DATA FOR ANALYSIS
----

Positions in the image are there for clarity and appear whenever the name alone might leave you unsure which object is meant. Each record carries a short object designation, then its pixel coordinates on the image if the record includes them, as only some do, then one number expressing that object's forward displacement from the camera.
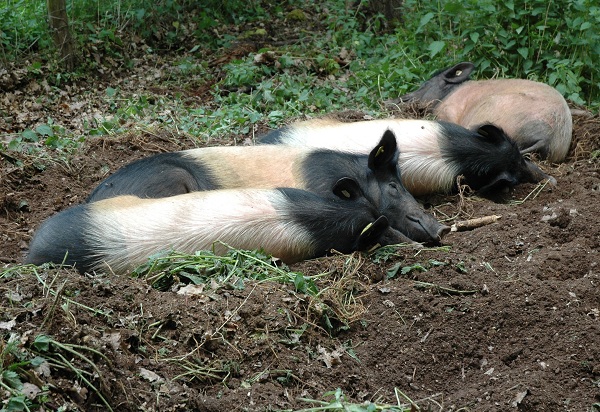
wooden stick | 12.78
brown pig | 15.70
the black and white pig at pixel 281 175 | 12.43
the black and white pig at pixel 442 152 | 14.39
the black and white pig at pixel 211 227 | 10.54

----

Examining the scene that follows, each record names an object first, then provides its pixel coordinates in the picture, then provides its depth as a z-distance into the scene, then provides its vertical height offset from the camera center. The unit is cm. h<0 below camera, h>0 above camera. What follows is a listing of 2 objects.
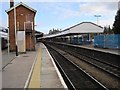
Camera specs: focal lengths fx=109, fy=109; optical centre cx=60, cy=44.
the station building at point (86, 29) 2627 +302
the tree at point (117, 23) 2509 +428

----

If a picture sits between the line containing "Positions in the" and the line containing "the black and white pig at pixel 211", leave it out, and return the lines of that range above exactly, both ends included.

THE ANSWER
Positions in the image are there for clarity and appear whenever the name alone might leave you unsure which object is meant. Each record carries a short object designation, then its pixel coordinates on the image if the record includes them, as only some do, then one number expressing that object's forward displacement from the camera.
wooden stick | 12.78
brown pig | 15.70
the black and white pig at pixel 281 175 | 12.43
the black and white pig at pixel 442 152 | 14.39
the black and white pig at pixel 211 227 | 10.54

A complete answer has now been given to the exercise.